Região de La Carlota, Espanha. 

 

Esse homenzinho, então, calmamente tirou o avental que trazia por sobre a roupa normal, saiu detrás do balcão,  fez um aceno com a mão para que eu saísse da sala também, colocou um cartaz na porta, “Correios Fechados” e me levou, quase pela mão, até o outro lado da praça à tabacaria em questão.   Na loja eu tive que comprar setenta selos e precisei colá-los lá mesmo.  Cada carta levou cinco selos, cada postal quatro.  Os donos da loja se colocaram à minha disposição imediatamente e nós três começamos a lamber os selos ( que já vêm com cola) e colá-los, tudo na mais perfeita comunhão de interesses.  Conversamos um pouco com o meu brasinhol e depois de dizerem que era bom mesmo que eu estivesse escrevendo para minha mãe “porque mãe é a coisa mais preciosas que temos no mundo”, eles se candidataram a me levar de volta aos Correios onde eu teria que depositar a correspondência numa caixa amarela.   Eu garanti que sabia voltar, e eles relutantemente me deixaram ir.
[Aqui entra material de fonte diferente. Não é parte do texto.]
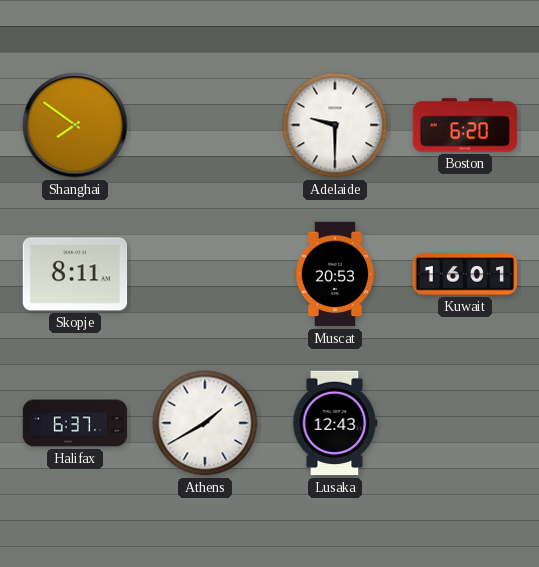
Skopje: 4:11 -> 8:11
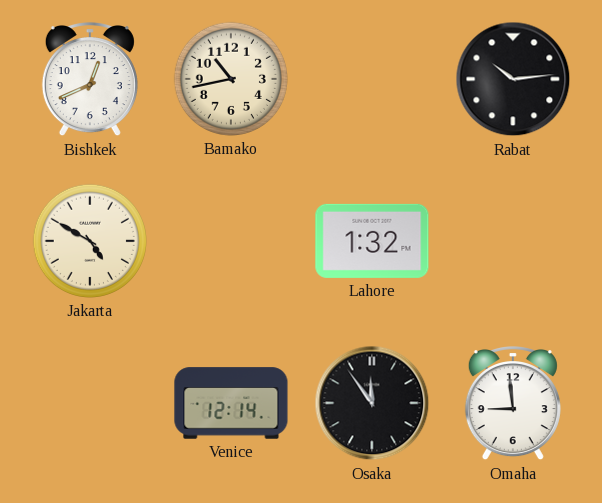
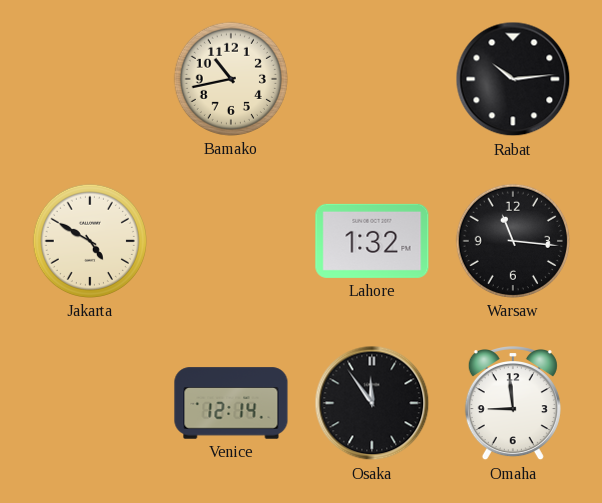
Bishkek: 12:41 -> none
Warsaw: none -> 11:16
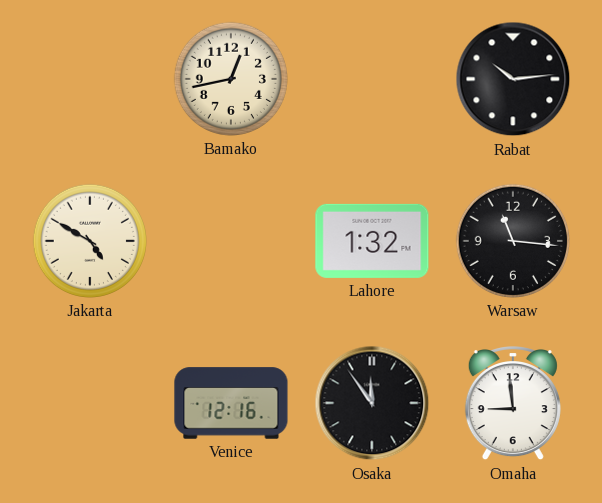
Bamako: 10:43 -> 12:43
Venice: 12:14 -> 12:16
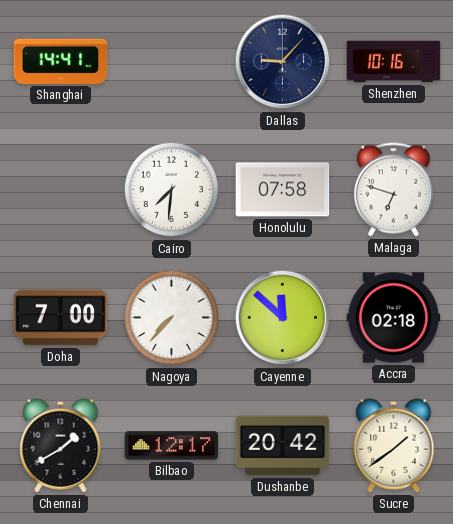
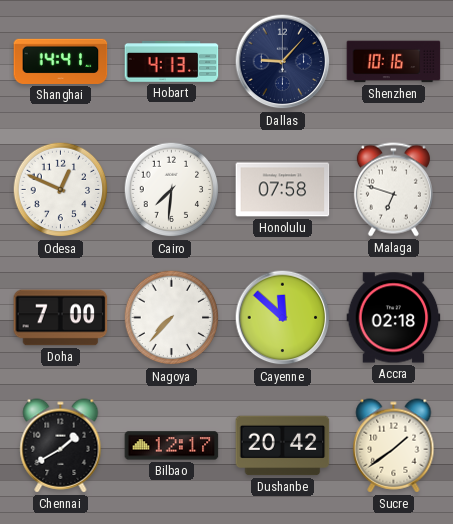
Hobart: none -> 4:13
Odesa: none -> 12:49
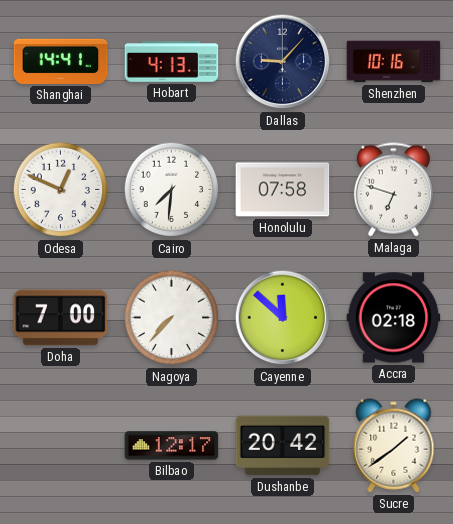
Chennai: 1:40 -> none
Quando estou para colocar as cartas na caixa amarelíssima, bem na entrada dos Correios, de lá, sai depressa num passo de jato o homenzinho redondinho, tomou os postais e as cartas de minhas mãos, segurou-os com firmeza e cuidado e me garantiu de uma maneira bem importante que iria “tomar conta dessa correspondência pessoalmente”.

Sabem agora por que eu adoro a Espanha?

 

Saudades e beijinhos, a próxima carta já será de Portugal.  Já quase dá para ver a fronteira! H. se anima, adora Portugal e sente saudades da comida portuguesa!   L.